James Wilsdon may as well not have inveighed against the ‘metric tide’, and Jo Johnson could have saved printers’ ink asking vice-chancellors not to waste academics’ time, and students’ fee money by operating multiple ‘mock’ REFs (BIS Green Paper November 2015 Chapter 2, para 7).
It is time for a critical conversation to take place about the use and abuse of metrics. In July 2015, Hefce published The Metric Tide, the report of a review body chaired by James Wilsdon, professor of science and democracy at the University of Sussex.
Despite the report’s chilling preface, announcing a “new barbarity” in our universities, we continue to witness the misuse of metrics as a tool of management in UK higher education. “Metrics hold real power: they are constitutive of values, identities and livelihoods”, wrote Wilsdon. Universities should proceed with caution, then, lest metrics should spread like a digital Himalayan Balsam and undermine the ethical architecture of universities.
It is ironic, but perhaps fortunate, that students find universities a very different experience than the academic staff who labour in them. For students, the intrusive scrutiny of metrics can at least claim to betoken a therapeutic and supportive institution.
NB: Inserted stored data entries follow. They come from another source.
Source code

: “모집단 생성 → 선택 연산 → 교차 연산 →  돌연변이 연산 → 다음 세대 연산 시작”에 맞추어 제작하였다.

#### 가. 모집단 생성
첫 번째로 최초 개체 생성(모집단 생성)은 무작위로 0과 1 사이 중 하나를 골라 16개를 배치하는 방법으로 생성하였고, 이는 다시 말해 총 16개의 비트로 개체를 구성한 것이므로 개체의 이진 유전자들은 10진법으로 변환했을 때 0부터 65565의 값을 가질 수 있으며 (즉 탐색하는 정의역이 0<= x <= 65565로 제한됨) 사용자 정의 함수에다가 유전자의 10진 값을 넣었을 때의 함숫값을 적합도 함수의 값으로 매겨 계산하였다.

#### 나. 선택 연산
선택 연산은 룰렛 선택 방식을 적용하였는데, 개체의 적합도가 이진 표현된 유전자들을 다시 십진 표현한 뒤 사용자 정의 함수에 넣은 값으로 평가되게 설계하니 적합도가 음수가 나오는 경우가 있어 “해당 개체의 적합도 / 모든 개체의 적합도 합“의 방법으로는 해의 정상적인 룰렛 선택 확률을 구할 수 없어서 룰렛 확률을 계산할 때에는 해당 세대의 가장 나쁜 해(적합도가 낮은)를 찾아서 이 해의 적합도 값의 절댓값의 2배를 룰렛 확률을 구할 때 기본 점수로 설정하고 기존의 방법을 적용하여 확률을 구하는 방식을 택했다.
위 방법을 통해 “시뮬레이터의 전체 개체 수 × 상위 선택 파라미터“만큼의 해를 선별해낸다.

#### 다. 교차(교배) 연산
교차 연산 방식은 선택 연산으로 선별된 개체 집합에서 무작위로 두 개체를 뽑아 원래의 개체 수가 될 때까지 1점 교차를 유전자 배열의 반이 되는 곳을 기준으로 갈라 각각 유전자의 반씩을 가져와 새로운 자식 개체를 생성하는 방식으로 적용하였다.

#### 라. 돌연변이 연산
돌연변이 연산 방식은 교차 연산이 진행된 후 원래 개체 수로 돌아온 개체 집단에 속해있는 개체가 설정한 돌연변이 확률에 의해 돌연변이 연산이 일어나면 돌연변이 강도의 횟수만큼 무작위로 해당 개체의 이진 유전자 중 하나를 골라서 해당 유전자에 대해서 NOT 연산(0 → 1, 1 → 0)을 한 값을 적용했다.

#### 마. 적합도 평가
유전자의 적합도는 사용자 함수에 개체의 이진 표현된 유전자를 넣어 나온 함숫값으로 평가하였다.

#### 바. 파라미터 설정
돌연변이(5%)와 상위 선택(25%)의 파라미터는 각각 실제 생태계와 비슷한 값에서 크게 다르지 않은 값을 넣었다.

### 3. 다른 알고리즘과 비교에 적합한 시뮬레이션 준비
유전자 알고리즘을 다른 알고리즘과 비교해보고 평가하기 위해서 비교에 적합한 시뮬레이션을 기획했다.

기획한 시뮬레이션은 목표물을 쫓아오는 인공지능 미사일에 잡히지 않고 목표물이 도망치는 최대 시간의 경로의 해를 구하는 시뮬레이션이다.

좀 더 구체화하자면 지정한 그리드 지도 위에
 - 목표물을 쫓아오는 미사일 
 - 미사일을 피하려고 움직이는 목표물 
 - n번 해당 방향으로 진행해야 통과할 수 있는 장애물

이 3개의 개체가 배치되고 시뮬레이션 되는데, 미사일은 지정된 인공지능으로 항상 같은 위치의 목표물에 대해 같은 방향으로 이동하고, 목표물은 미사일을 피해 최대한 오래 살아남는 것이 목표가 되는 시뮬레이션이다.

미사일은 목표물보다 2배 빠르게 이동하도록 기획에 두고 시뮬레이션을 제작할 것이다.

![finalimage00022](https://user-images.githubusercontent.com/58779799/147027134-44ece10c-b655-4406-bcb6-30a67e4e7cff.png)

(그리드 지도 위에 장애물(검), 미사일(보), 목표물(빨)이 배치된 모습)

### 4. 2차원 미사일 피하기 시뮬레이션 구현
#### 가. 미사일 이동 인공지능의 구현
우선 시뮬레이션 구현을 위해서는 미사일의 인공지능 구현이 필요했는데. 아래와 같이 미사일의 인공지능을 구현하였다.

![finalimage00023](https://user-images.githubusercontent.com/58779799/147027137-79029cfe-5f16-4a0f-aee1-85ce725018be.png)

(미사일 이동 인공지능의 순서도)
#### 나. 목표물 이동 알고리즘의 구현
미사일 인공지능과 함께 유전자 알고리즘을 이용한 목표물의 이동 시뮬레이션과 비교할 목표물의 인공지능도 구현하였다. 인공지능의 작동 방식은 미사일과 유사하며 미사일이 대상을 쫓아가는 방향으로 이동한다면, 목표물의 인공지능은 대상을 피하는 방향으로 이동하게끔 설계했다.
Generally speaking, the student ‘dashboard’ does not harbour the disciplinary function of its academic equivalent.
For academic staff, audit has become a central organizing principle of life in universities (Strathern 2003). Our working lives are structured around the requirement to undergo ‘rituals of verification’ (Power 1997), and there are as many anticipatory audits as there are demands for post-hoc justification. Such is their prevalence that the behaviour of academics has been transformed so that they are interpolated primarily as auditees (Petersen and Davies 2010). Benchmarks, metrics and dashboards are examples of calculative practices (Shore and Wright 2015), used, apparently, to measure and improve the productivity of academics. This imposes a rationality whereby we face a future of ‘algorithmic regulation’ (Morozov 2014), and regimes in which employees are hierarchized according to metrics. University policy documents endeavour to justify these practices as essential, and even empowering to academics.
I have blogged previously about the difference between stewardship and agency approaches to performance management, citing a report from the Leadership Foundation for Higher Education (Franco-Santos et al. 2014).
Stewardship approaches frame a long term direction of travel which relies on individuals exercising autonomy, while agency approaches address short term goals via monitoring and tight control. While UK universities seem beholden to the short-term, agency approach, stewardship approaches are favoured by Umran Inan, President of Koc University in Turkey. He writes that “that any attempt to pass down norms or procedures” from on high is antithetical to creativity, and that universities must instead “allow unusual [and] inconsistent things to happen” (Parr 2014). At Koc, quality of scholarship is allowed to flourish and internal evaluations take place every five years. By comparison, in the UK, we are in danger of allowing academic freedom and creativity to founder under the distorting constraints of audit.
I am not fond of sports metaphors, but many vice-chancellors are. I understand that what has made the New Zealand All Blacks a great team is a sense that there is a long-term investment in each player’s development, rather than the England team’s reliance on a permanent sense of insecurity and enforced competition for their place on the team.
Raising the Bar is a sports metaphor that will be familiar to academics at Newcastle University, as they have become one of the latest universities to publish their expectations for research performance. All of this was initiated by managerial anxiety, amidst chatter about so-called ‘bottom Russellers,’ that Newcastle has been “lacking in competitiveness compared to other Russell Group institutions”. The Vice-Chancellor, Chris Brink stated in a ‘town hall meeting’ in November 2015 that Newcastle had lacked 4*-ness in the last REF, and that an institutional goal was to be in the top half of the Russell Group. This can be attributed purely to league table-induced status anxiety. But I do wonder when, exactly, did academia become a combat zone? Probably it was at the same time they started awarding stars, like US Army generals. When did the amount of grant money eclipse the actual content of the research? But Raising the Bar is a coercively innocent phrase. It conveniently conceals all the judgement, hostility, pain and pressure that we know will follow it. Academic endeavour is not something that can just be improved by order. Research functions within a context, an ethos and a dynamic.
Now that I have built a reputation for busting managerial myths about performance management, kind Twitterati send me their universities’ policy documents. As a linguist, I feast upon their discursively encoded ideologies. As a human being, a scholar and a friend of many victims, I weep at the cost for these individuals, but also for the future of universities.